§ **Exercise brief**: Your task is to copy the listing exactly. Drop any pictures from the copy.

§ **Source material**:
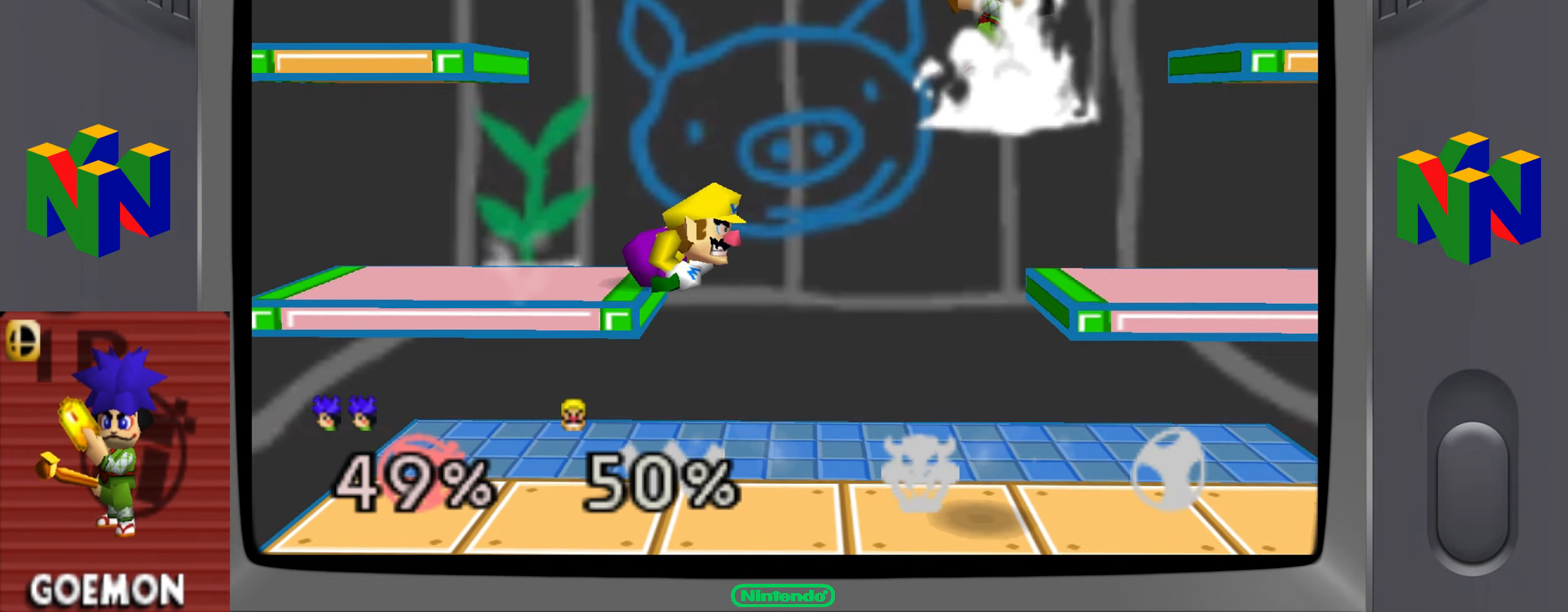
{"buttons": [], "left_stick": "center", "events": [[300, "left_stick", "center"]]}
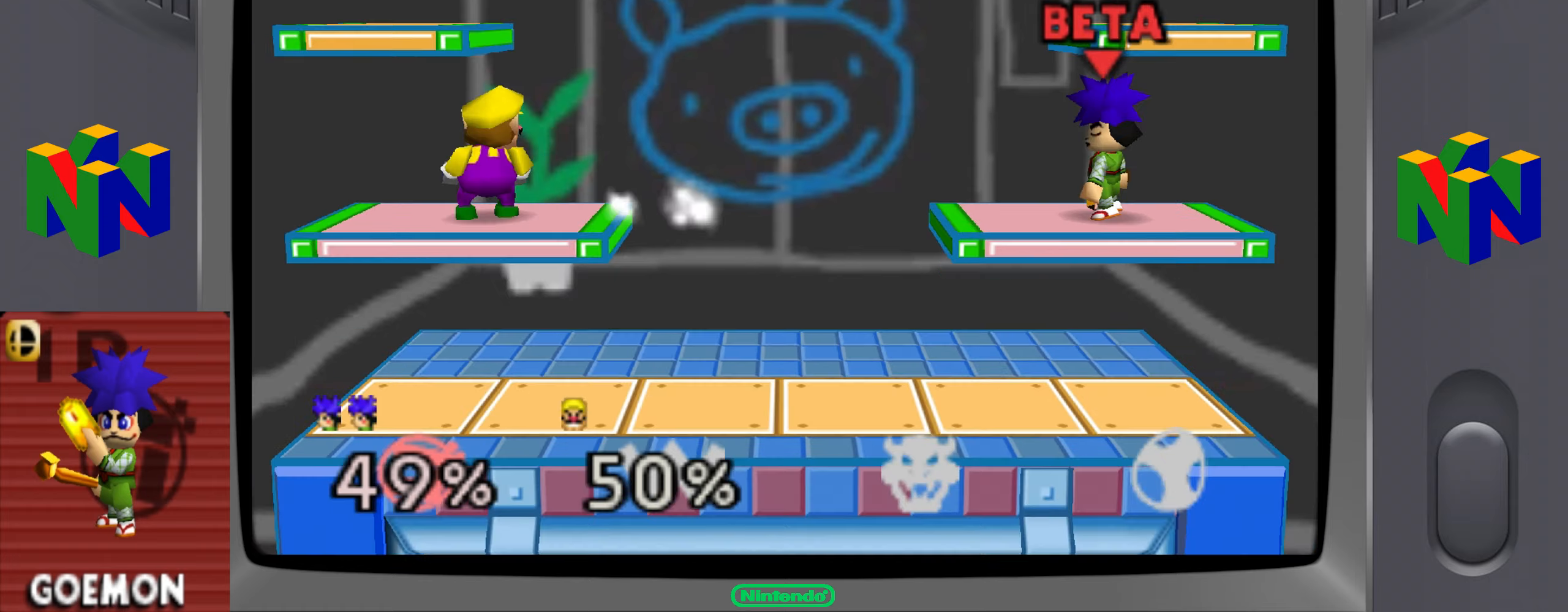
{"buttons": [], "left_stick": "center", "events": [[50, "left_stick", "left"], [233, "left_stick", "center"]]}
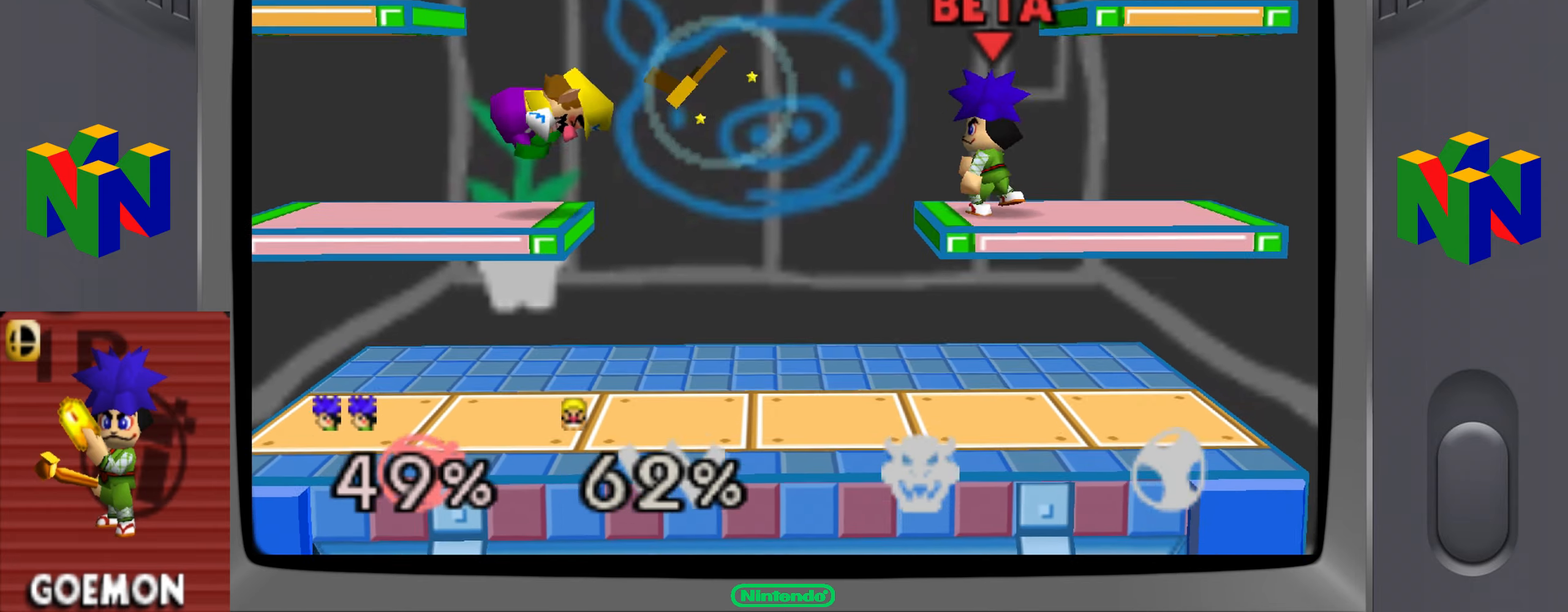
{"buttons": [], "left_stick": "right", "events": [[50, "left_stick", "left"], [150, "C_UP", "down"], [167, "C_UP", "up"], [217, "left_stick", "center"], [501, "left_stick", "right"]]}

§ **Solved exercise**:
{"buttons": [], "left_stick": "center", "events": [[300, "left_stick", "center"]]}
{"buttons": [], "left_stick": "center", "events": [[50, "left_stick", "left"], [233, "left_stick", "center"]]}
{"buttons": [], "left_stick": "right", "events": [[50, "left_stick", "left"], [150, "C_UP", "down"], [167, "C_UP", "up"], [217, "left_stick", "center"], [501, "left_stick", "right"]]}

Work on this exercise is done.